Comment Re:So, in other words (Score 1) 183

I've been using Linux on the desktop since early '95. Full time since about '97. For years and years and years, I waited -- sometimes impatiently -- for things like automatic mounting of CD's and USB sticks, and non-crashing (and non-duplicating) sync'ing of my various Palm devices. When they worked; they were great, and you're right. When they weren't working, there was a lot of fooling around with drivers and modules and init scripts and config files. But now all of that stuff works great. (At least for me, but I know I'm pretty hard on OS's, expecting them to be able to 14 things at once while I'm not looking.)

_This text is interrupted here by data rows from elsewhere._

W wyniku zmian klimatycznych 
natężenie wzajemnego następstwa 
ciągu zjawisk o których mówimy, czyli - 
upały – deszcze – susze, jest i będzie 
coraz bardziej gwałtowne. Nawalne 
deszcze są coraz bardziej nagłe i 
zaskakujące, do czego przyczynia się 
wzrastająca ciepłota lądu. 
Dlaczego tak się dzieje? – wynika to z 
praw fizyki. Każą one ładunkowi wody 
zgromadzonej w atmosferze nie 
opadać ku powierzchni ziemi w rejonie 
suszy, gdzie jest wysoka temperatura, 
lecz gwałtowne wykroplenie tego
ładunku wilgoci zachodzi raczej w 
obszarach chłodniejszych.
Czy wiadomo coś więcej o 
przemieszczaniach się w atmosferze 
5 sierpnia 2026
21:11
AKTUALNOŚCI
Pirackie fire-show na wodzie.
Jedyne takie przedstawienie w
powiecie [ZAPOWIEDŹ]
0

So, yeah, another front end for something like emerge or dpkg or rpm is something that will have problems, but that's how the problems get worked out in open source. I'm all for it. If enough people buy into it, there could be a version that goes on EVERY Linux distro, and figures out how to install the software for that particular platform. Even if all it did was handle that part and provide a slick way to zero in on the best-working applications for the task at hand, it would immediately cause Linux usage to skyrocket.

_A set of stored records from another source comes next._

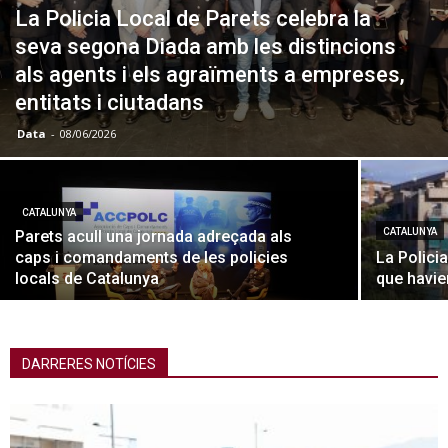
La Policia Local de Parets celebra la
seva segona Diada amb les distincions
als agents i els agraïments a empreses,
entitats i ciutadans
Data
-
08/06/2026
CATALUNYA
CATALUNYA
Parets acull una jornada adreçada als
caps i comandaments de les policies
La Polici
locals de Catalunya
que havie
DARRERES NOTÍCIES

Look at it this way: when a user first loads up Linux, he asks himself, "Now what do I do?" He doesn't know that "xchat" is an IRC application, nor does he realize that there are DOZENS of alternatives. What about Firefox, Galeon, Epiphany, Opera, Seamonkey, Konqueror, links or lynx? NONE of them even say "browser" in their name. But seeing them in a category of "web browsers," and knowing that Firefox and (say) Konqueror were, by far, the most popular choices would give a newbie a huge leg up in deciding what to use. (Yes these would probably be installed by default. I'm just using this as an obvious example.)

So, please, bring it on, warts and all.

Comment Re:Not neccesarily, it is time for a new core. (Score 1) 182

Yeah, I just installed the current Ubuntu on some old PIII's I had in my garage. My intention was to sell them as "Facebook machines" for all of $25 in the big, yearly neighborhood garage sale. Unfortunately, it ran as well as I imagine Vista would on those machines, and I gave up hope of selling them. (And I sure wasn't going to put Win98 or 2000 on them!) Now they can just rest as backups for my "servers" that run Gentoo -- with no GUI.

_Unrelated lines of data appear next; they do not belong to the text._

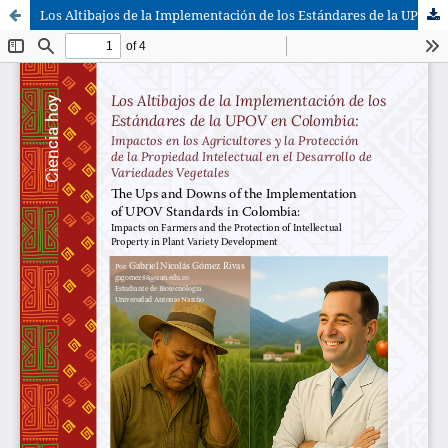
Los Altibajos de la Implementación de los Estándares de la UPOV en Colombia: Impactos en los Agricultores y la Protección de la Propiedad Intelectual en el Desarrollo de Variedades Vegetales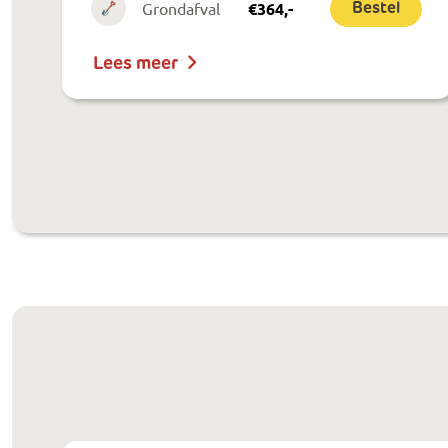
Grondafval
€
364
,-
Bestel
Lees meer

Comment Re:Didn't plan on buying another Asus EEE anyway (Score 1) 644

I appreciate that. Being as EVERY browser I've tried (including a binary download of Firefox and Opera) is just as flaky as the next, I would think that it was, indeed, something like that. However, Flash is sort of part-and-parcel to the web these days -- along with JavaScript -- like it or not. Removing either is really a non-answer. It needs to work. I can run for months without a crash on either of my Gentoo workstations, so I know that the technology is sound on Linux in general. I'm just frustrated with Ubuntu.